Meta affirme qu’il supprime les informations erronées sur « les dates, lieux, heures et méthodes de vote, d’inscription des électeurs ou de participation au recensement » ainsi que d’autres faux messages destinés à interférer avec la participation civique d’une personne.

Les absents de l’accord

Jeff Allen, co-fondateur de l’Integrity Institute et ancien data scientist de Facebook, a déclaré que l’accord semble être une « étape positive », mais il aimerait quand même voir les sociétés de médias sociaux prendre d’autres mesures pour lutter contre la désinformation, comme la création de recommandations de contenu. des systèmes qui ne donnent pas la priorité à l’engagement par-dessus tout.

Lisa Gilbert, vice-présidente exécutive du groupe de défense Public Citizen, a fait valoir vendredi que l’accord n’est « pas suffisant » et que les sociétés d’IA devraient « retenir la technologie » telle que les générateurs texte-vidéo hyperréalistes « jusqu’à ce qu’il y ait des résultats substantiels et des garanties adéquates en place pour nous aider à éviter de nombreux problèmes potentiels ».

Outre les entreprises qui ont aidé à négocier l’accord de vendredi, les autres signataires incluent les développeurs de chatbots Anthropic et Inflection AI ; la startup de clone vocal ElevenLabs ; le concepteur de puces Arm Holdings ; les sociétés de sécurité McAfee et TrendMicro ; et Stability AI, connu pour avoir créé le générateur d’images Stable Diffusion.

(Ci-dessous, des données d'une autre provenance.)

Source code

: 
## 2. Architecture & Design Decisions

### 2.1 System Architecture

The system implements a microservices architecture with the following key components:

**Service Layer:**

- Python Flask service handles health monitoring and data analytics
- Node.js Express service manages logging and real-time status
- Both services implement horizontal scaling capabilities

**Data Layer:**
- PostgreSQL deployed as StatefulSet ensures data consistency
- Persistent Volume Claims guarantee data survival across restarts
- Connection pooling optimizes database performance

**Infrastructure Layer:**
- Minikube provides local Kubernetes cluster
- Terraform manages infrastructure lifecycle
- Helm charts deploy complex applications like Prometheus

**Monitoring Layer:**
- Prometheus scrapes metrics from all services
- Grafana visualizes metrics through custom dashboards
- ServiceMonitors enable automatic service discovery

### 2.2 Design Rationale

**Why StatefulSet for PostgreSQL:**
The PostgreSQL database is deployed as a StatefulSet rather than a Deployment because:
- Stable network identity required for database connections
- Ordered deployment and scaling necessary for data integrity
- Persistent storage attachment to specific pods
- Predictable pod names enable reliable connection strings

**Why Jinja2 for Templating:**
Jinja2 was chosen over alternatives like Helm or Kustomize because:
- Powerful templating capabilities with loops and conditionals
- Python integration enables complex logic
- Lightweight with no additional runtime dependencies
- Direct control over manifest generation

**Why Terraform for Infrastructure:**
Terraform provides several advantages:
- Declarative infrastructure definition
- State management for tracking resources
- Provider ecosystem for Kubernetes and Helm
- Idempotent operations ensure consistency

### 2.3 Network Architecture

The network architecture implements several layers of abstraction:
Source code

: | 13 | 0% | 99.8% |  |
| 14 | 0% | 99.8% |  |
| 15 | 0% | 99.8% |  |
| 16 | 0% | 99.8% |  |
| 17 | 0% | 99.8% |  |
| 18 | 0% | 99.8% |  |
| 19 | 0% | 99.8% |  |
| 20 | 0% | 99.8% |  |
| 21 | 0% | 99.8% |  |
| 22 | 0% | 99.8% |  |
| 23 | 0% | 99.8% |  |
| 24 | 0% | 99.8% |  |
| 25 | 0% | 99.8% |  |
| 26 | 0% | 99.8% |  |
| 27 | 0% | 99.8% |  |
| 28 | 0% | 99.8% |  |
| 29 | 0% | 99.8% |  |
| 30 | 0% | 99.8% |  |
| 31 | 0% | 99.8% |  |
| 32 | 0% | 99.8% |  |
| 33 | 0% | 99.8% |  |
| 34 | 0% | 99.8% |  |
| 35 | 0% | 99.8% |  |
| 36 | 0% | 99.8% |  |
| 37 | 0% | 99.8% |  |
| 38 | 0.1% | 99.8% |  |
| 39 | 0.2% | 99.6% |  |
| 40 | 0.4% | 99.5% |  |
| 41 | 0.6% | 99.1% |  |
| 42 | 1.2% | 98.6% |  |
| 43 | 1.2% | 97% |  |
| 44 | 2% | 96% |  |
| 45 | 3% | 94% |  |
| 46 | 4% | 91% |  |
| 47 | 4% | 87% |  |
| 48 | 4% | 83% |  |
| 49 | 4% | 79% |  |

Un autre générateur d’images IA populaire, Midjourney, est particulièrement absent. La startup basée à San Francisco n’a pas immédiatement répondu à une demande de commentaires vendredi.

L’inclusion de X – non mentionnée dans une annonce précédente concernant l’accord en cours – a été l’une des surprises de l’accord de vendredi.

Musk a considérablement réduit les équipes de modération de contenu après avoir repris l’ancien Twitter et s’est décrit comme un « absolutiste de la liberté d’expression ».

Dans un communiqué vendredi, la PDG de X, Linda Yaccarino, a déclaré que « chaque citoyen et chaque entreprise a la responsabilité de garantir des élections libres et équitables ».

« X s’engage à jouer son rôle, en collaborant avec ses pairs pour lutter contre les menaces de l’IA tout en protégeant la liberté d’expression et en maximisant la transparence », a-t-elle déclaré.